(PROVIDED ENTRIES)

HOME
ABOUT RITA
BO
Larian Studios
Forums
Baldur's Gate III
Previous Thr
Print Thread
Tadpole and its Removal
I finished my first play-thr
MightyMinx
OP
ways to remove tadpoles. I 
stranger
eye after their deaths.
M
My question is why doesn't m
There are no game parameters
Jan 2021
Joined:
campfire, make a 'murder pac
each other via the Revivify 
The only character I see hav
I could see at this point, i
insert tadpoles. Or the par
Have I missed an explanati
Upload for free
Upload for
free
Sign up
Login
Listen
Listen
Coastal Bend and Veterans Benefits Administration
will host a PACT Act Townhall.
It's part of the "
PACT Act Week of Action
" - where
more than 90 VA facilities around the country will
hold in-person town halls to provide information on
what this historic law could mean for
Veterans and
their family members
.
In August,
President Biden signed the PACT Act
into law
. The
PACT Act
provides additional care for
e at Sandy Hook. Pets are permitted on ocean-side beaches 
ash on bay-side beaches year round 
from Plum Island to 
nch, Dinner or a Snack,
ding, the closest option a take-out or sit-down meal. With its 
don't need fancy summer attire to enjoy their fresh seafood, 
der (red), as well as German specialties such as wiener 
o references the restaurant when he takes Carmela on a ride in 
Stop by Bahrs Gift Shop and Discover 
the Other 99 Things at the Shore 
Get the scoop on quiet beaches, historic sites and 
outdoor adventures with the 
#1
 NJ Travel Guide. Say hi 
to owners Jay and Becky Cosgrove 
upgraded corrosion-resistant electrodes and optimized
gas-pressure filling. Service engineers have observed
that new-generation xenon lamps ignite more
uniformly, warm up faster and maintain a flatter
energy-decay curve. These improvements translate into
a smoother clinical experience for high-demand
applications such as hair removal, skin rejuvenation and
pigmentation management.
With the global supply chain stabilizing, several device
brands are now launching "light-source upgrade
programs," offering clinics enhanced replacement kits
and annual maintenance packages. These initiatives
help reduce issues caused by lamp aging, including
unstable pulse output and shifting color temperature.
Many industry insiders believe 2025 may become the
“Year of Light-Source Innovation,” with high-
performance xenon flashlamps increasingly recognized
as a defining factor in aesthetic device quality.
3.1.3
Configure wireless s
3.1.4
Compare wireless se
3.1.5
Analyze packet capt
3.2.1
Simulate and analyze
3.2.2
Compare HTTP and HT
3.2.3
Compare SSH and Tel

(End PROVIDED ENTRIES)
(PROVIDED ENTRIES)

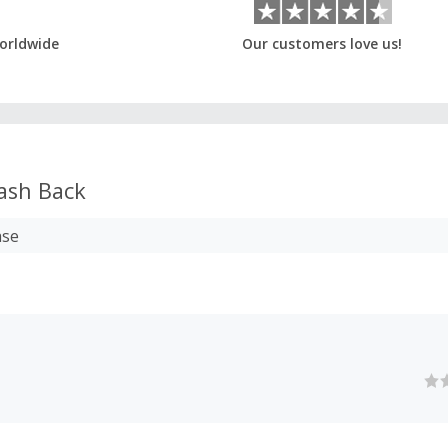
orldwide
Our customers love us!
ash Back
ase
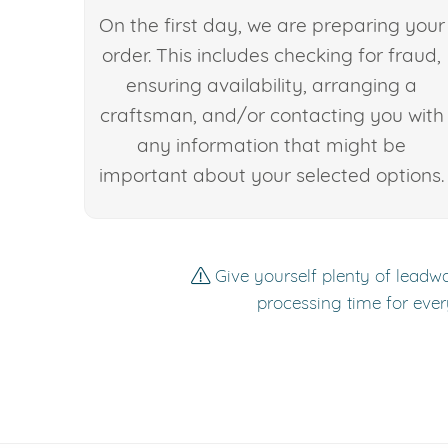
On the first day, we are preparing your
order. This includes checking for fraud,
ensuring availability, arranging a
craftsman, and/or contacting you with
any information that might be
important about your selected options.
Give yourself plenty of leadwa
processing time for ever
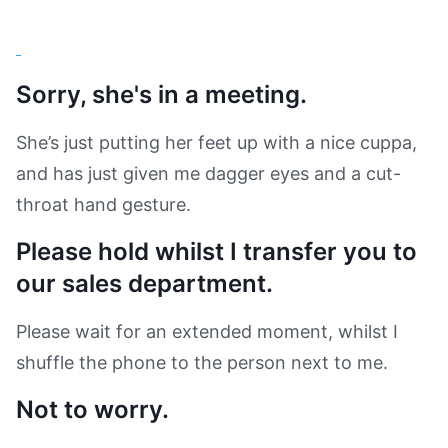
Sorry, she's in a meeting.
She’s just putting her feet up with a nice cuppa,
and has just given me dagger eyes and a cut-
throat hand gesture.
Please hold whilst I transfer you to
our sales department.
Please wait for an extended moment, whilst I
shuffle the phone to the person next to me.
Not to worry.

(End PROVIDED ENTRIES)
(PROVIDED ENTRIES)

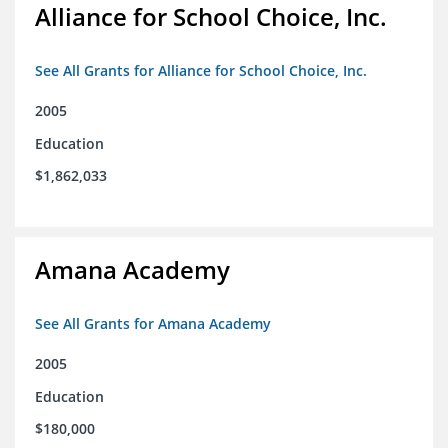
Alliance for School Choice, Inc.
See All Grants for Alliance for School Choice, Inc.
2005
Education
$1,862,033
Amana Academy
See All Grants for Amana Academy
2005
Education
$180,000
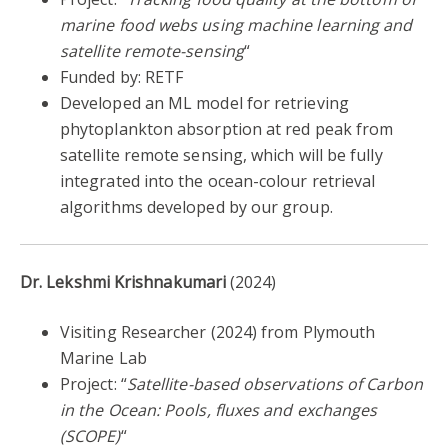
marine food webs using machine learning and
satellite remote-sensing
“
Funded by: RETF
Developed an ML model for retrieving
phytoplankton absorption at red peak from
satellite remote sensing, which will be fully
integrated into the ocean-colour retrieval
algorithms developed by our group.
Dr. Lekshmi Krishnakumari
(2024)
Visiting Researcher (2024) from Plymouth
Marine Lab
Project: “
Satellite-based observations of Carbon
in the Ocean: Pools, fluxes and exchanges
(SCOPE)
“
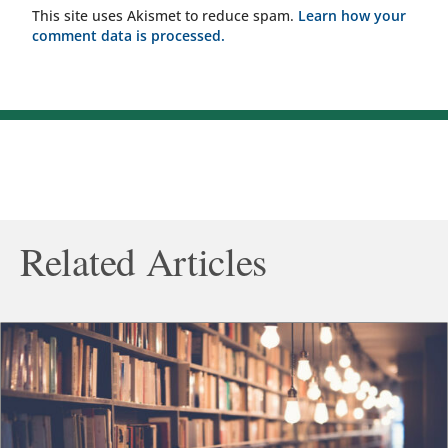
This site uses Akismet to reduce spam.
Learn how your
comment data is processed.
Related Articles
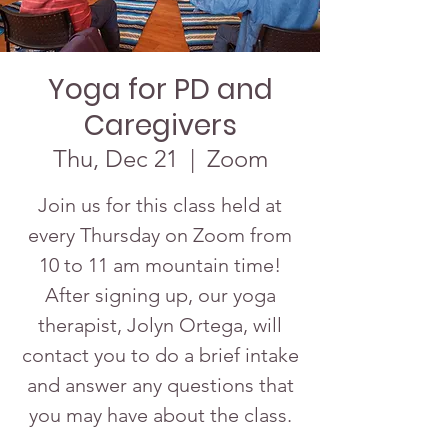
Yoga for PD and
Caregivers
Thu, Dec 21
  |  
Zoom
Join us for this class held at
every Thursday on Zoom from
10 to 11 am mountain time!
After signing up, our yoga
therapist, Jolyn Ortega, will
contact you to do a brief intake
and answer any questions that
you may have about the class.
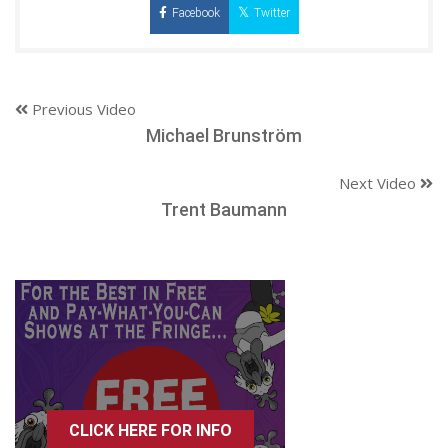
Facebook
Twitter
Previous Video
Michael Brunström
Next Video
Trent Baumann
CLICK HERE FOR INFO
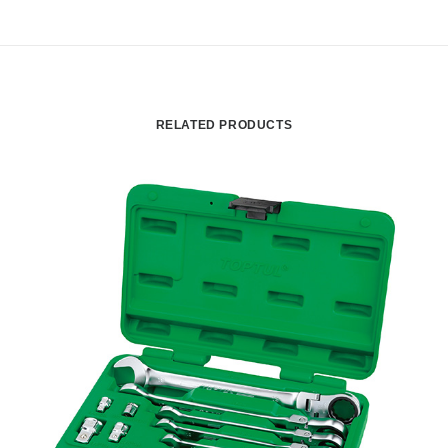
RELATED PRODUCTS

(End PROVIDED ENTRIES)

Identify every line in the three blocks of entries above that contains the word "Academy", and copy each such line.

# WRITTEN SOLUTION:
Amana Academy
See All Grants for Amana Academy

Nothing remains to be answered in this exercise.